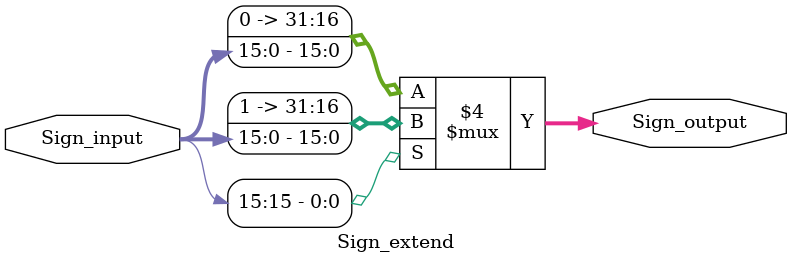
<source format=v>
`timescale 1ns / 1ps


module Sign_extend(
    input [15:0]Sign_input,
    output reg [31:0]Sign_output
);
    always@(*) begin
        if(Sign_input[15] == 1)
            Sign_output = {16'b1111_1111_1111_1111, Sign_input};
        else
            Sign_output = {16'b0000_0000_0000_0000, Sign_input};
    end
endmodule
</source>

::::

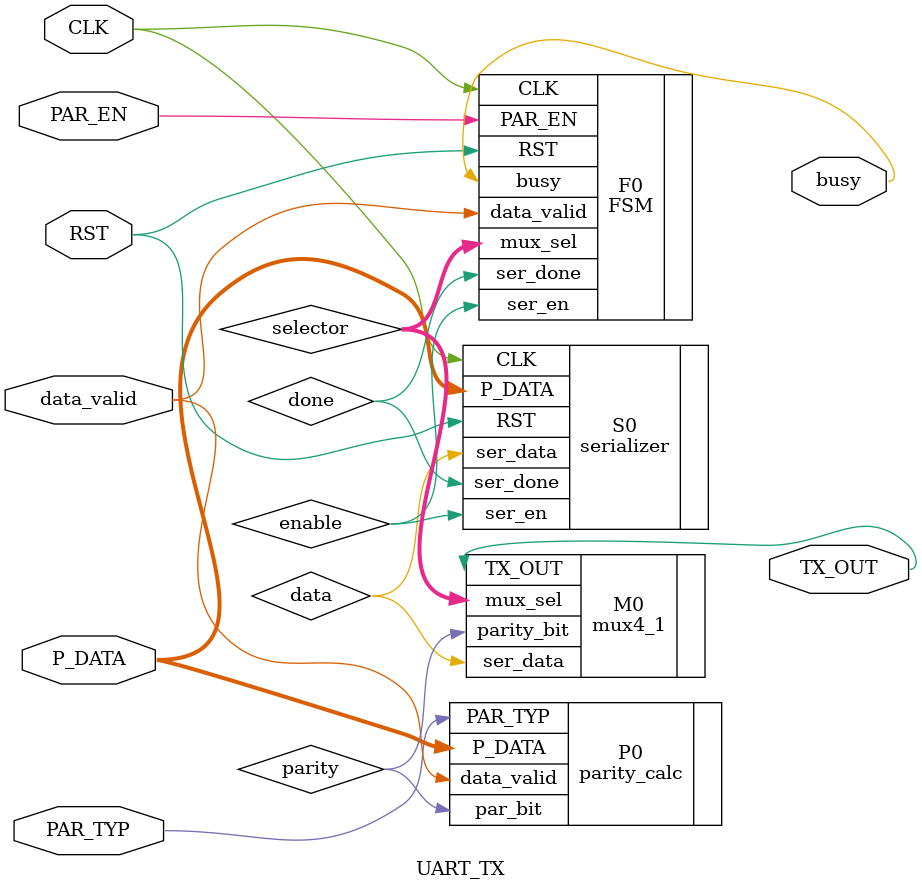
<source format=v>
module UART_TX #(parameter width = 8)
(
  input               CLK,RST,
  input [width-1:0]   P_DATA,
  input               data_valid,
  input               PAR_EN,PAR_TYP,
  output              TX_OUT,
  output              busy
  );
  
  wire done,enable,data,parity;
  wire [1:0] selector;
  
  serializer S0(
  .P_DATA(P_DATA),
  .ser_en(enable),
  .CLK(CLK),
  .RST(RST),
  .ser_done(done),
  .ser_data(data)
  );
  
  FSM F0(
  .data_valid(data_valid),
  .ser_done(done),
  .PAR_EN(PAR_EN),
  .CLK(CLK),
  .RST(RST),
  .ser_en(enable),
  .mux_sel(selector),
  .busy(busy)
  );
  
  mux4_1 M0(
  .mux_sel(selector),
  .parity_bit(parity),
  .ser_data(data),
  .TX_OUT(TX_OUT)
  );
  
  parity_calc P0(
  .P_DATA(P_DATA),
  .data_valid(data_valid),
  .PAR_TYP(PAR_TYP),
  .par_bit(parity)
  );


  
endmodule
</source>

::::

*Task*:
Where does "width" appear in the records above? Copy every line that has it.

*Exercise answer*:
module UART_TX #(parameter width = 8)
  input [width-1:0]   P_DATA,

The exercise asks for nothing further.